> _REQUIRED TASK_
Write out the data word for word, starting at its first line and ending at the line that contains "12: (173, 164)", with both ends included.

↓↓↓

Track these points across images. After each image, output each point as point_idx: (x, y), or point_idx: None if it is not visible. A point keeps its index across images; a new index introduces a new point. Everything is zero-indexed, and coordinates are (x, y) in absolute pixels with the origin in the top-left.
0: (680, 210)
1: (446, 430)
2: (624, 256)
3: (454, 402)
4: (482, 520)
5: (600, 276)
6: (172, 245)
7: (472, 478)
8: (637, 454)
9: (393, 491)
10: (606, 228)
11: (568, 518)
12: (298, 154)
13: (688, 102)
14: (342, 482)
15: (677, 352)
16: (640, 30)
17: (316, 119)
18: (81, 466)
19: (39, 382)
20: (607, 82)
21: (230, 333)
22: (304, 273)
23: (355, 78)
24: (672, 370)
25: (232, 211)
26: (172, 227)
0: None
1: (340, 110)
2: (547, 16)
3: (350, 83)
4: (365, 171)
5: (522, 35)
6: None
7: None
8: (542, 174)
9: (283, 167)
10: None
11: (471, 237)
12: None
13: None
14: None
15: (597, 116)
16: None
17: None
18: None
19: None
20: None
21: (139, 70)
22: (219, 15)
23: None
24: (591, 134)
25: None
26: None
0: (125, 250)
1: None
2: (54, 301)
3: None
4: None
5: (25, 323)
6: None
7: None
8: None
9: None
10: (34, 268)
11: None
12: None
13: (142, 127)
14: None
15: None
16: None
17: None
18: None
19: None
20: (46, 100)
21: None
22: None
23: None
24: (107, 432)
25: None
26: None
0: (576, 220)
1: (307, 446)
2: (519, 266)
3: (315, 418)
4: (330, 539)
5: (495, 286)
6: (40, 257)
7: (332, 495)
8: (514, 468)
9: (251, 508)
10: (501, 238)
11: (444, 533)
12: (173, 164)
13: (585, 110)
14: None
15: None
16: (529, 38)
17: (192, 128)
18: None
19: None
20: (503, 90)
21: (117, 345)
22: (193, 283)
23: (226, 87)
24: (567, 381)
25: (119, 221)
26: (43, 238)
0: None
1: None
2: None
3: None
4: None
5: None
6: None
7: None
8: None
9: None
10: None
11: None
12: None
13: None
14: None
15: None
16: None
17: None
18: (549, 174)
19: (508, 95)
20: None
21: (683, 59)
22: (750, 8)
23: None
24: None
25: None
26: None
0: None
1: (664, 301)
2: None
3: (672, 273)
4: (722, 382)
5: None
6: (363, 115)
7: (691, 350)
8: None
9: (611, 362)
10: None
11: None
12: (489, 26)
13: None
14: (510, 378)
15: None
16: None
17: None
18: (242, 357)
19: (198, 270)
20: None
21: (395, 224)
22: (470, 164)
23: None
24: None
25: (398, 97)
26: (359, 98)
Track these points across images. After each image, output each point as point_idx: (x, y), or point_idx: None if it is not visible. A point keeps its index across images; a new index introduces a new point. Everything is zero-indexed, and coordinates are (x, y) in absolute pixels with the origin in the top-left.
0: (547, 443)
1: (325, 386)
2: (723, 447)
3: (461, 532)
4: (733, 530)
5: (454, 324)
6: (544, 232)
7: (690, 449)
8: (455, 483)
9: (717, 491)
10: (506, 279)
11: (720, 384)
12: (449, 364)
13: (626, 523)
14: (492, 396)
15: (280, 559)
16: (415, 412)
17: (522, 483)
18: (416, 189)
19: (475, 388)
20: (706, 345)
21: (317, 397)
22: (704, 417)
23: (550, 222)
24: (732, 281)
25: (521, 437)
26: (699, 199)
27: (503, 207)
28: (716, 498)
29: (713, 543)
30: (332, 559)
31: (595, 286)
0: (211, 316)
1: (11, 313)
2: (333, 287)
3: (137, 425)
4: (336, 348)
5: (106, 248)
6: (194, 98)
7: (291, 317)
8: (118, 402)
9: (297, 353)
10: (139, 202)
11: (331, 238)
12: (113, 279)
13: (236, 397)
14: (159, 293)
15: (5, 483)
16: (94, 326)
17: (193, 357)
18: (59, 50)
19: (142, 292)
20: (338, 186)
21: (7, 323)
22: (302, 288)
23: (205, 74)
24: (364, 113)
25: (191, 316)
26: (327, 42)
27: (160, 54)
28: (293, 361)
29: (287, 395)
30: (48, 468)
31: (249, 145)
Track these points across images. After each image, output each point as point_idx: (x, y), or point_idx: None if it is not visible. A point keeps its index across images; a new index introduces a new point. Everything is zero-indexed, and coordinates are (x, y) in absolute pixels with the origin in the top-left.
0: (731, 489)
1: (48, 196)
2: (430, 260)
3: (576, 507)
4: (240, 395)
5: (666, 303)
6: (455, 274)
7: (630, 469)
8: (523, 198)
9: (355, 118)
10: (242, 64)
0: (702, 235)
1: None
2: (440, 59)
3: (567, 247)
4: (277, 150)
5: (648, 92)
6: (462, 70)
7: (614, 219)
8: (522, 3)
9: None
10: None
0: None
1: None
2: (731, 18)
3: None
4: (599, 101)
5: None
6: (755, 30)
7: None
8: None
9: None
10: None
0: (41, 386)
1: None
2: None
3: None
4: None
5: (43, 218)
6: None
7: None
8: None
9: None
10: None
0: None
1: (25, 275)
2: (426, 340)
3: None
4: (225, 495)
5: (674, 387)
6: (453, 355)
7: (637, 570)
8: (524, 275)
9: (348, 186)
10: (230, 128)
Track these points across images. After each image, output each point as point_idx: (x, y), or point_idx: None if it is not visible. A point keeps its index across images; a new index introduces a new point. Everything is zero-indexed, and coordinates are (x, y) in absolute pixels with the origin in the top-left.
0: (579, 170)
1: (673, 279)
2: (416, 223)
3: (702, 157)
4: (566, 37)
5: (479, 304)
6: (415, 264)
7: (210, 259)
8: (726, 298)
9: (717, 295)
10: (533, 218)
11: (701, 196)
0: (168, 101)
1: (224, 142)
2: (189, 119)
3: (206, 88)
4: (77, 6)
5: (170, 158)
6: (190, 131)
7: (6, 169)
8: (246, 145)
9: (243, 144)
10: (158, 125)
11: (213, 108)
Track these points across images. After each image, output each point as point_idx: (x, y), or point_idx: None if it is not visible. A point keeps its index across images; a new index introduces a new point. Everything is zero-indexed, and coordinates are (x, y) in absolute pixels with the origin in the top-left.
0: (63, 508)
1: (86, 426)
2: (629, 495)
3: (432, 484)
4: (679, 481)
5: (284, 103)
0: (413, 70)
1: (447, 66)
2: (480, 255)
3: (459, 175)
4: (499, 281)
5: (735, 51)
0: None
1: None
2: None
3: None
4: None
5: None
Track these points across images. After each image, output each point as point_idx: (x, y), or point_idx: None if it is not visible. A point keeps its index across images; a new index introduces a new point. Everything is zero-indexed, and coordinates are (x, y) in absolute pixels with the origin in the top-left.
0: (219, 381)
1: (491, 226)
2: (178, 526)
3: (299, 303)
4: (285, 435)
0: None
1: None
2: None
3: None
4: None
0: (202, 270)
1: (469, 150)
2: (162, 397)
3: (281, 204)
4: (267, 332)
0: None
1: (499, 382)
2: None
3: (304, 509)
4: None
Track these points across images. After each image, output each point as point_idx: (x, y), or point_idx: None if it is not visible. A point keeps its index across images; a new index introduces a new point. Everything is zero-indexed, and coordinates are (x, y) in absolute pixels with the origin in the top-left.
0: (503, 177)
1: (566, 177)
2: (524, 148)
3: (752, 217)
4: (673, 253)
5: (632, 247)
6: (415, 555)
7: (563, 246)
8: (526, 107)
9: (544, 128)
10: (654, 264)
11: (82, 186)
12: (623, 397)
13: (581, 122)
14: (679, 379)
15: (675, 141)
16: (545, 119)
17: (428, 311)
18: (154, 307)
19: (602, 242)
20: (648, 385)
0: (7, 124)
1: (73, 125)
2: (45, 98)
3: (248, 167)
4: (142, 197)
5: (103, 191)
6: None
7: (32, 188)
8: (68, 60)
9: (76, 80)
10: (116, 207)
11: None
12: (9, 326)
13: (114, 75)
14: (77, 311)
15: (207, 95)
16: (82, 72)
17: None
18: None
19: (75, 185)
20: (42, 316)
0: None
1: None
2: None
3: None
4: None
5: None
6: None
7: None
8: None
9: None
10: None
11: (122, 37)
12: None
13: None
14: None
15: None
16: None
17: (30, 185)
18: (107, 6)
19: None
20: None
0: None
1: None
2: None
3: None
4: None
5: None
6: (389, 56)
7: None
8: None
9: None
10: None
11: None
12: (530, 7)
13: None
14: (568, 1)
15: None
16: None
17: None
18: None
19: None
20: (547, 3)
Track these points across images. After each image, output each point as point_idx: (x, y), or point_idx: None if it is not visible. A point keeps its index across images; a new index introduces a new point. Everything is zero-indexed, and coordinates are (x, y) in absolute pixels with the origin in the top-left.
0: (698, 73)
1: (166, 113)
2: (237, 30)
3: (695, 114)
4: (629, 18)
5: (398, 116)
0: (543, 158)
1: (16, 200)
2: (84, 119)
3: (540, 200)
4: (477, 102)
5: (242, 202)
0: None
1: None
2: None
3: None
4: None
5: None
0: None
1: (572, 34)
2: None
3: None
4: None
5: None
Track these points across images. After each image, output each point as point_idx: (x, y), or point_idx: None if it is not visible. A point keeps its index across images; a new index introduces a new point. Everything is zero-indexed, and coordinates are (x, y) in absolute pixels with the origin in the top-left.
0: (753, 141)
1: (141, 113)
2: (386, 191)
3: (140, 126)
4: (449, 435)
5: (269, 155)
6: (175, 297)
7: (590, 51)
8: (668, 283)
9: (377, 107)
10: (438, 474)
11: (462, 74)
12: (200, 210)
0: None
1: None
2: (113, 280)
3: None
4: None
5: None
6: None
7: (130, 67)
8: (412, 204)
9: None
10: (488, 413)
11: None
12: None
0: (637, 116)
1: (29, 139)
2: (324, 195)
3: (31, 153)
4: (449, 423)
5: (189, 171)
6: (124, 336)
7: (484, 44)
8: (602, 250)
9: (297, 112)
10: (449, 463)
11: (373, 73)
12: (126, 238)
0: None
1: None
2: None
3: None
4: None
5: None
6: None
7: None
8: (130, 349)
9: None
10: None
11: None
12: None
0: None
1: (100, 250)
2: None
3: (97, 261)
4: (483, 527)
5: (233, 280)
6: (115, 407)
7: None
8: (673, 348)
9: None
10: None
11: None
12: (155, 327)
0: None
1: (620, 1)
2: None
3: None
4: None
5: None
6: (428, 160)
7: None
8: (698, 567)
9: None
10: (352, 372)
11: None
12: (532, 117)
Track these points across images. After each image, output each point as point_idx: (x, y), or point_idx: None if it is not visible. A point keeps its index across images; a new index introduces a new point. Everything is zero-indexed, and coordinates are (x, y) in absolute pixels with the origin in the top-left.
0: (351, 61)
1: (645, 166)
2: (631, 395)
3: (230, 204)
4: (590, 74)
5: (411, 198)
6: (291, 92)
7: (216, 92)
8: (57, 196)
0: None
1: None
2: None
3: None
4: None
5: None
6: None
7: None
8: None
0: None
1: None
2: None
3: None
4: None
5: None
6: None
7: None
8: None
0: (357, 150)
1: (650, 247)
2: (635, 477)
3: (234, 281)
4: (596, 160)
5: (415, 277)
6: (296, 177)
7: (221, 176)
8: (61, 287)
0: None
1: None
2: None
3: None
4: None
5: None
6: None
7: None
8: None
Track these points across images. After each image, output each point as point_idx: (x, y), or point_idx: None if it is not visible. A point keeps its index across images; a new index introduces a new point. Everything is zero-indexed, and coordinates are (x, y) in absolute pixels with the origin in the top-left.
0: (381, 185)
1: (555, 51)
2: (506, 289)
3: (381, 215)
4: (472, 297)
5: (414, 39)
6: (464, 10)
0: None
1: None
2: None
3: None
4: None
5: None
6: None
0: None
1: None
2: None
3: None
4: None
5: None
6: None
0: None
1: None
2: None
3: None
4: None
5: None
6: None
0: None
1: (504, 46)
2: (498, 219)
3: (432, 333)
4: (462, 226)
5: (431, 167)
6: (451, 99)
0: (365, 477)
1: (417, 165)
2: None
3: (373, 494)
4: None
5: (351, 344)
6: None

↑↑↑

> _WRITTEN SOLUTION_
Track these points across images. After each image, output each point as point_idx: (x, y), or point_idx: None if it is not visible. A point keeps its index across images; a new index introduces a new point. Everything is zero-indexed, and coordinates are (x, y) in absolute pixels with the origin in the top-left.
0: (680, 210)
1: (446, 430)
2: (624, 256)
3: (454, 402)
4: (482, 520)
5: (600, 276)
6: (172, 245)
7: (472, 478)
8: (637, 454)
9: (393, 491)
10: (606, 228)
11: (568, 518)
12: (298, 154)
13: (688, 102)
14: (342, 482)
15: (677, 352)
16: (640, 30)
17: (316, 119)
18: (81, 466)
19: (39, 382)
20: (607, 82)
21: (230, 333)
22: (304, 273)
23: (355, 78)
24: (672, 370)
25: (232, 211)
26: (172, 227)
0: None
1: (340, 110)
2: (547, 16)
3: (350, 83)
4: (365, 171)
5: (522, 35)
6: None
7: None
8: (542, 174)
9: (283, 167)
10: None
11: (471, 237)
12: None
13: None
14: None
15: (597, 116)
16: None
17: None
18: None
19: None
20: None
21: (139, 70)
22: (219, 15)
23: None
24: (591, 134)
25: None
26: None
0: (125, 250)
1: None
2: (54, 301)
3: None
4: None
5: (25, 323)
6: None
7: None
8: None
9: None
10: (34, 268)
11: None
12: None
13: (142, 127)
14: None
15: None
16: None
17: None
18: None
19: None
20: (46, 100)
21: None
22: None
23: None
24: (107, 432)
25: None
26: None
0: (576, 220)
1: (307, 446)
2: (519, 266)
3: (315, 418)
4: (330, 539)
5: (495, 286)
6: (40, 257)
7: (332, 495)
8: (514, 468)
9: (251, 508)
10: (501, 238)
11: (444, 533)
12: (173, 164)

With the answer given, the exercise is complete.